- Data extracted from a collection:
━━━━━━━━

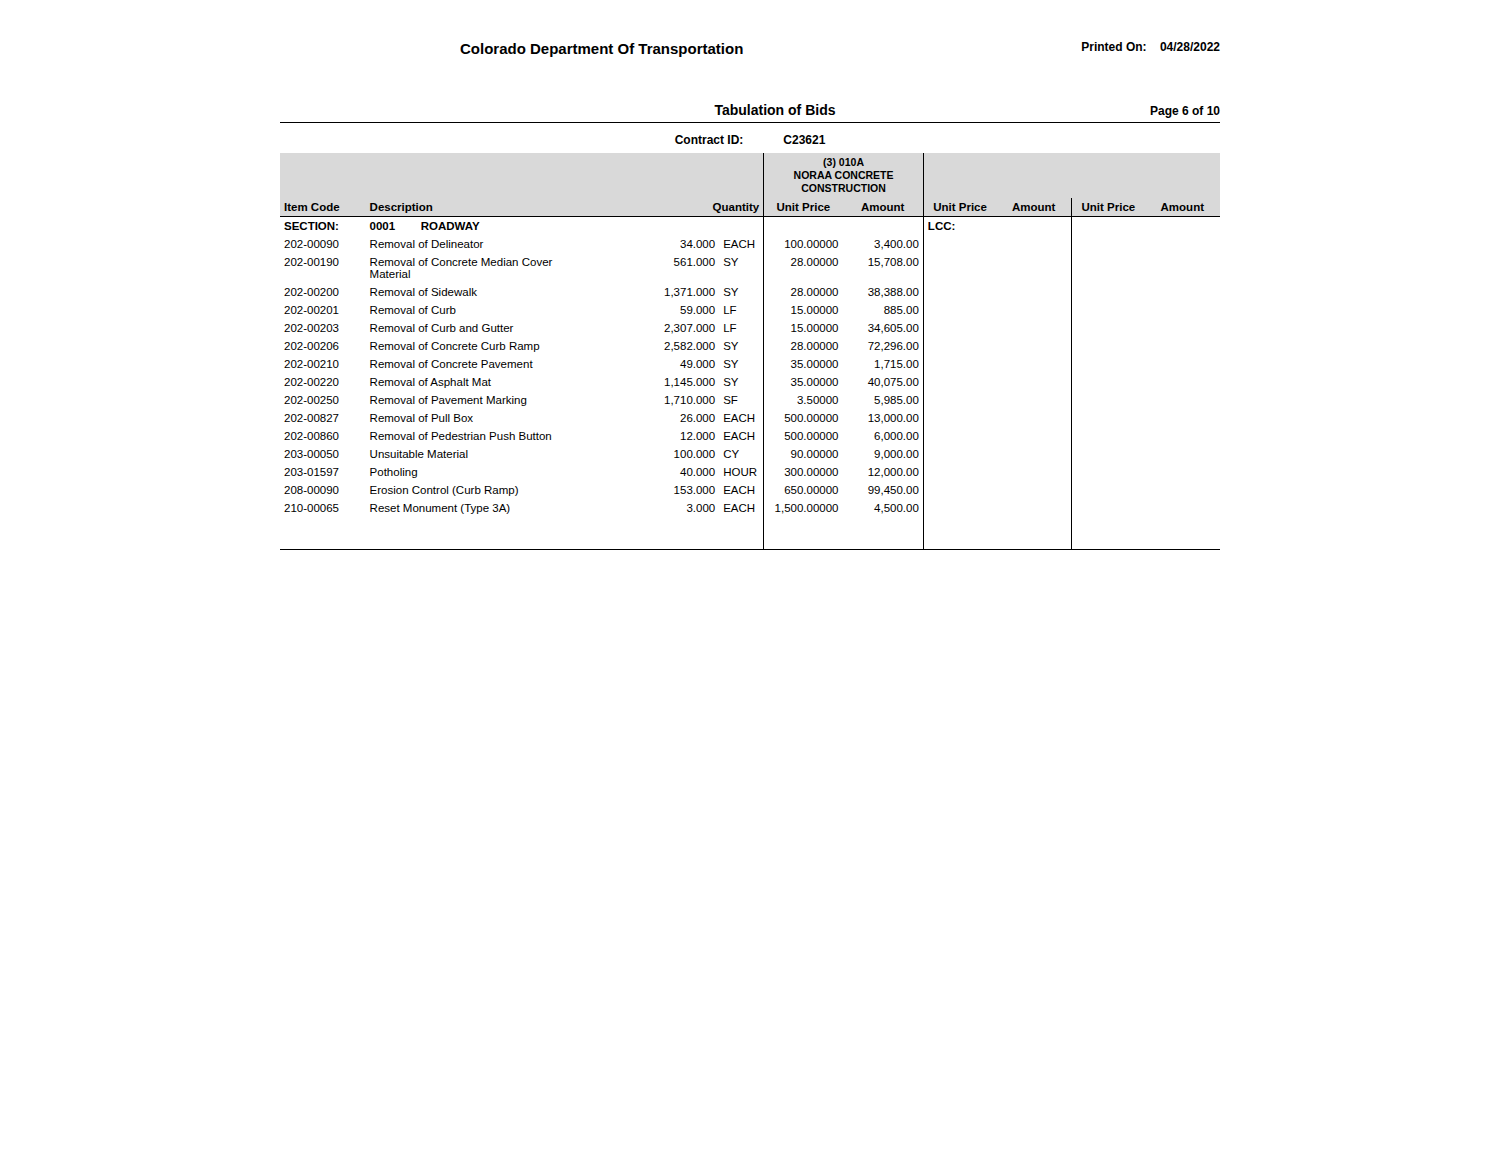Colorado Department Of Transportation
Printed On: 04/28/2022
Tabulation of Bids
Page 6 of 10
Contract ID: C23621
| | | (3) 010A NORAA CONCRETE CONSTRUCTION | | |
| Item Code | Description | Quantity | Unit Price | Amount | Unit Price | Amount | Unit Price | Amount |
| SECTION: | 0001 ROADWAY | | | | LCC: | | | |
| 202-00090 | Removal of Delineator | 34.000 | EACH | 100.00000 | 3,400.00 | | | | |
| 202-00190 | Removal of Concrete Median Cover Material | 561.000 | SY | 28.00000 | 15,708.00 | | | | |
| 202-00200 | Removal of Sidewalk | 1,371.000 | SY | 28.00000 | 38,388.00 | | | | |
| 202-00201 | Removal of Curb | 59.000 | LF | 15.00000 | 885.00 | | | | |
| 202-00203 | Removal of Curb and Gutter | 2,307.000 | LF | 15.00000 | 34,605.00 | | | | |
| 202-00206 | Removal of Concrete Curb Ramp | 2,582.000 | SY | 28.00000 | 72,296.00 | | | | |
| 202-00210 | Removal of Concrete Pavement | 49.000 | SY | 35.00000 | 1,715.00 | | | | |
| 202-00220 | Removal of Asphalt Mat | 1,145.000 | SY | 35.00000 | 40,075.00 | | | | |
| 202-00250 | Removal of Pavement Marking | 1,710.000 | SF | 3.50000 | 5,985.00 | | | | |
| 202-00827 | Removal of Pull Box | 26.000 | EACH | 500.00000 | 13,000.00 | | | | |
| 202-00860 | Removal of Pedestrian Push Button | 12.000 | EACH | 500.00000 | 6,000.00 | | | | |
| 203-00050 | Unsuitable Material | 100.000 | CY | 90.00000 | 9,000.00 | | | | |
| 203-01597 | Potholing | 40.000 | HOUR | 300.00000 | 12,000.00 | | | | |
| 208-00090 | Erosion Control (Curb Ramp) | 153.000 | EACH | 650.00000 | 99,450.00 | | | | |
| 210-00065 | Reset Monument (Type 3A) | 3.000 | EACH | 1,500.00000 | 4,500.00 | | | | |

━━━━━━━━

- Work request: Set down nothing but the lines from the one containing "38,388.00 | | | | |" through the end of the entries above, exactly as written, both ends counted.

- Reply to the exercise:
| 202-00200 | Removal of Sidewalk | 1,371.000 | SY | 28.00000 | 38,388.00 | | | | |
| 202-00201 | Removal of Curb | 59.000 | LF | 15.00000 | 885.00 | | | | |
| 202-00203 | Removal of Curb and Gutter | 2,307.000 | LF | 15.00000 | 34,605.00 | | | | |
| 202-00206 | Removal of Concrete Curb Ramp | 2,582.000 | SY | 28.00000 | 72,296.00 | | | | |
| 202-00210 | Removal of Concrete Pavement | 49.000 | SY | 35.00000 | 1,715.00 | | | | |
| 202-00220 | Removal of Asphalt Mat | 1,145.000 | SY | 35.00000 | 40,075.00 | | | | |
| 202-00250 | Removal of Pavement Marking | 1,710.000 | SF | 3.50000 | 5,985.00 | | | | |
| 202-00827 | Removal of Pull Box | 26.000 | EACH | 500.00000 | 13,000.00 | | | | |
| 202-00860 | Removal of Pedestrian Push Button | 12.000 | EACH | 500.00000 | 6,000.00 | | | | |
| 203-00050 | Unsuitable Material | 100.000 | CY | 90.00000 | 9,000.00 | | | | |
| 203-01597 | Potholing | 40.000 | HOUR | 300.00000 | 12,000.00 | | | | |
| 208-00090 | Erosion Control (Curb Ramp) | 153.000 | EACH | 650.00000 | 99,450.00 | | | | |
| 210-00065 | Reset Monument (Type 3A) | 3.000 | EACH | 1,500.00000 | 4,500.00 | | | | |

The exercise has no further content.